As Dreyfus argued, our cultural paradigm has been for a long time (Parmenides, Socrates, Plato already) that logic is key to intelligence (Whitehead's "2500 years of footnotes to Plato"), but humans are 'better at frisbee than at logic' (Andy Clark, if I recall correctly). Add to that that the evolutionary constraints (energy efficiency and speed) requires us to be very good at fast estimation and decision making, which means that much of our intelligence is 'mental automation' (convictions and such). Our convictions (on AI also) do not come so much from our observations and our reasonings, but our observations and our reasonings are strongly influenced (filtered for instance) by our convictions. And we're not just evolved for individual success but for 'group' (tribal) success (so for instance, we need convictions for personal efficiency but wel also need stable convictions because otherwise the group would be ineffective). All these are important key aspects of human intelligence.
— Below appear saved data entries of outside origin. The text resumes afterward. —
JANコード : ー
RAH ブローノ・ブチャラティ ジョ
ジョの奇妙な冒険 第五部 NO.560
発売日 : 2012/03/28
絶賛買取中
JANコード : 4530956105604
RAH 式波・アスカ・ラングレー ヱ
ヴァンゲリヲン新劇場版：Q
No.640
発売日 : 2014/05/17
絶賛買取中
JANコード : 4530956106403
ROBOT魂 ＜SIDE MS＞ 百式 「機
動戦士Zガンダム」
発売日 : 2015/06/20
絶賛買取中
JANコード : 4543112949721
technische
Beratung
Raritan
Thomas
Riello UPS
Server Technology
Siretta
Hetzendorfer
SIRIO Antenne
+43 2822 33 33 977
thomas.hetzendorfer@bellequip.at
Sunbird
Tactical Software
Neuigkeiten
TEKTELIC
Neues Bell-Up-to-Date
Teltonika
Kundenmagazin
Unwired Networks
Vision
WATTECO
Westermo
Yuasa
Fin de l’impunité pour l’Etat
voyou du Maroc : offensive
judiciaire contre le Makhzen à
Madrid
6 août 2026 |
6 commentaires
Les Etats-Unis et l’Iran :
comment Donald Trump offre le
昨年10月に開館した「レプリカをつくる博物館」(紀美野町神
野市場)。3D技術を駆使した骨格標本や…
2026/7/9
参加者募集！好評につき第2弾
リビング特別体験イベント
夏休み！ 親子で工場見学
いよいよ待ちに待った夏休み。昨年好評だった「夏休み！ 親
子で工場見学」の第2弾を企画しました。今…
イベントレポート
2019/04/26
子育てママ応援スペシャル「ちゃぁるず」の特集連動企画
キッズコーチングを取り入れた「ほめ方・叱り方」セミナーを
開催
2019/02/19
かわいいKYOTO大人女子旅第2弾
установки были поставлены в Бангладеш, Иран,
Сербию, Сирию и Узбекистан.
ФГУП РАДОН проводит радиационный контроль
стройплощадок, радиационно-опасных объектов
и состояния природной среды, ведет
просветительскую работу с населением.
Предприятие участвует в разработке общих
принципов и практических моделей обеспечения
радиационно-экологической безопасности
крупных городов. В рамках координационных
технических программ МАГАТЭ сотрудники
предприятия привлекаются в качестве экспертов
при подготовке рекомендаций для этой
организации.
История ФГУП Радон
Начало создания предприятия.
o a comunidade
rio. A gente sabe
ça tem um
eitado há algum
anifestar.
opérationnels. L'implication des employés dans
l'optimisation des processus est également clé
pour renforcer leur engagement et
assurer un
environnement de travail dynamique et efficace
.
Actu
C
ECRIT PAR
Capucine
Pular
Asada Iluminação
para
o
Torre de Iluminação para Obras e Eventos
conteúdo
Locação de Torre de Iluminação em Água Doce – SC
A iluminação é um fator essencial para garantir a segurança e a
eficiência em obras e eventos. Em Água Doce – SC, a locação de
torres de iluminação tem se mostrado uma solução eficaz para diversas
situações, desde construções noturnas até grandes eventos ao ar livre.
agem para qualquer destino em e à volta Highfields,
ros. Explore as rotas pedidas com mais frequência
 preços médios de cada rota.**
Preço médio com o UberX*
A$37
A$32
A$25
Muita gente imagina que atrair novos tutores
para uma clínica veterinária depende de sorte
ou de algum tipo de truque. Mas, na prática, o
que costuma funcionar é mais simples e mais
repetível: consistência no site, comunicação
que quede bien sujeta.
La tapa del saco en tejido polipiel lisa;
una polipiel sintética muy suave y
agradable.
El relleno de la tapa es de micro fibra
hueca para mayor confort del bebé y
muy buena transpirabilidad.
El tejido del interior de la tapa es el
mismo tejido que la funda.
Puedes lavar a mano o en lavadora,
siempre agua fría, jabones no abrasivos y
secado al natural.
The thing I guess that is ignored in almost any discussion I see is our fundamental property of not so much reacting to what is there, but to what *could* be there (opportunities, risks). Our *imagination*. I suspect that a self-driving car doesn't just need to sense and react, it needs to sense, infer potentials, and react (see https://ea.rna.nl/2025/01/08/lets-call-gpt-and-friends-wide-ai-and-not-agi/#imagination). Without the middle step the result is limited. And if you go cheap on sensors (like Tesla does) can be very risky even.
In my view, we overestimate what LLMs and such can do, and we overestimate what human minds can do, and we underestimate what is needed for our brains to do what they can do.
A key question is not so much how do we get it form bit, but how do we get bit (discrete logic) from an engine that isn't discrete at all (and not alone that, but that even may rely on nonlinear / chaotic effects). We know so little, it is embarrassing to see us draw such large conclusions.
GenAI is probably going to be pretty disruptive and there will be many valuable scenarios, but AGI is — as far as I'm currently estimating — not on the cards.